Location
- 14775 Auburn Road Newbury, Ohio 44065 United States
- Coordinates: 41°27′57″N 81°14′36″W﻿ / ﻿41.46583°N 81.24333°W

Information
- Type: Public
- Opened: 1928
- Status: Closed, merged with West Geauga High School
- Closed: 2020
- School district: Newbury Local School District
- Grades: 9–12
- Colors: Orange and black
- Team name: Black Knights
- Website: www.newburyschools.org

= Newbury High School =

Newbury High School was a public high school in Newbury Township, Geauga County, Ohio. It was the only high school in the Newbury Local School District. Athletic teams were known as the Black Knights. The school closed at the end of the 2019–20 school and students were sent to West Geauga High School as part of a merger between the Newbury Local School District and the West Geauga Local School District.

== History ==
Newbury High School opened in 1928 and served students grades 9-12. Talks first began in 2017 regarding a merger with the West Geauga Local School District. After months of discussions, Newbury voted against the idea at that time.

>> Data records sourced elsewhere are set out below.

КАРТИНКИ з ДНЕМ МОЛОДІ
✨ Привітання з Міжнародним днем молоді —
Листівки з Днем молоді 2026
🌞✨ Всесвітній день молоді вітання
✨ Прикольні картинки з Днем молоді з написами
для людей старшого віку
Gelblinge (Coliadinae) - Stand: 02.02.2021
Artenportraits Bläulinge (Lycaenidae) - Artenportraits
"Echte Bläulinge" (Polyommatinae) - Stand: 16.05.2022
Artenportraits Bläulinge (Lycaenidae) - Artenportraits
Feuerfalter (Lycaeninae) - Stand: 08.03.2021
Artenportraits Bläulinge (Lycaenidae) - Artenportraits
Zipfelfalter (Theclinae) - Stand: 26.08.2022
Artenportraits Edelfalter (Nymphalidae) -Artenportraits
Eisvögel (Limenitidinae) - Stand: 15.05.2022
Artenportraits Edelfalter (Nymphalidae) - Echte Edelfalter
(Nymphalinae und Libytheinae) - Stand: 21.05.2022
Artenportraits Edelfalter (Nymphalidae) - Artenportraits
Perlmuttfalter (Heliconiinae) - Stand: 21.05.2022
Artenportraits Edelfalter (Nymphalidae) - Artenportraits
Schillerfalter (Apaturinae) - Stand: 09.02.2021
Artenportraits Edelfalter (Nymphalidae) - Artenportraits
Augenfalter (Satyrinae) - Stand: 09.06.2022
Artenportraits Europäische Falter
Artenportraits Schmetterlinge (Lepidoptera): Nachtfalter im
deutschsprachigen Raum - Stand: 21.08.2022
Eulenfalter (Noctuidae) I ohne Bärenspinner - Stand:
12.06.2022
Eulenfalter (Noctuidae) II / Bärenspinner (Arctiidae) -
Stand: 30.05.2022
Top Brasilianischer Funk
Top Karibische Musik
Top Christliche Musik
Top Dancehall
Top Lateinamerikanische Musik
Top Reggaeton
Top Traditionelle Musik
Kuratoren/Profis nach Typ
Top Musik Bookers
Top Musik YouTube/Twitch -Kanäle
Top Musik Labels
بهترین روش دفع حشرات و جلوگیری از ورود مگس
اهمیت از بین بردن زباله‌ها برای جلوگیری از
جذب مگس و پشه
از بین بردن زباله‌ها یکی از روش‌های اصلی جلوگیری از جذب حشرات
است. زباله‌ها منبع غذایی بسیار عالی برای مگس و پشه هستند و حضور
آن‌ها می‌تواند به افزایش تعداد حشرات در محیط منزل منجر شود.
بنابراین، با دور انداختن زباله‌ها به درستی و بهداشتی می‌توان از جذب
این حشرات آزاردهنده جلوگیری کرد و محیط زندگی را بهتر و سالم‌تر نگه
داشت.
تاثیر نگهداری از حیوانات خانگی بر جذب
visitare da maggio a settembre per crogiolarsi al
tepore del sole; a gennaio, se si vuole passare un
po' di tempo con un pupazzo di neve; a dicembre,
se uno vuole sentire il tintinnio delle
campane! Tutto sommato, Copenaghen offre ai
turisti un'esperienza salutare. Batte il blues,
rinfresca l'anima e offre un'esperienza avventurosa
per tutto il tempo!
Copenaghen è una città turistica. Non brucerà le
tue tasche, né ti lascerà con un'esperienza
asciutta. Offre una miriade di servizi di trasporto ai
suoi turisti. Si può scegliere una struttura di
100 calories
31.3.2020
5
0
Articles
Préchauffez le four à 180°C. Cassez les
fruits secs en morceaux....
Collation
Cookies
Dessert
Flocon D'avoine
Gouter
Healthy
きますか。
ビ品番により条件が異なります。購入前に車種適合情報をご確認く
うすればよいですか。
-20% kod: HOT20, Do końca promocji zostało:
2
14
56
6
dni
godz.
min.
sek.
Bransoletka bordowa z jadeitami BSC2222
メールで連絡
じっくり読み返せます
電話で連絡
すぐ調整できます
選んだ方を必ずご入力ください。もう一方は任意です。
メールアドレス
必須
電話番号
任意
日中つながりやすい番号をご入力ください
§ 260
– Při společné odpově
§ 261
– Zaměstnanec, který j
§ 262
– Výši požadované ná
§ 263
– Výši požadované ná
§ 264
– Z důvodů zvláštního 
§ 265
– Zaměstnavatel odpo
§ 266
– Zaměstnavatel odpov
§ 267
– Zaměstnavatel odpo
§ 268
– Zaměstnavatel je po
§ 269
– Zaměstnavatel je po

In 2019, however, Newbury's Board of Education decided to cease operations of the Newbury School District, citing declining enrollment and financial issues. At the conclusion of the 2019–20 academic year, the school executed a territory transfer into the West Geauga School District. Newbury had considered merging with Berkshire and Cardinal and also splitting their district between West Geauga and Berkshire. The high school building was demolished in 2022, despite efforts to acquire it back from West Geauga School District.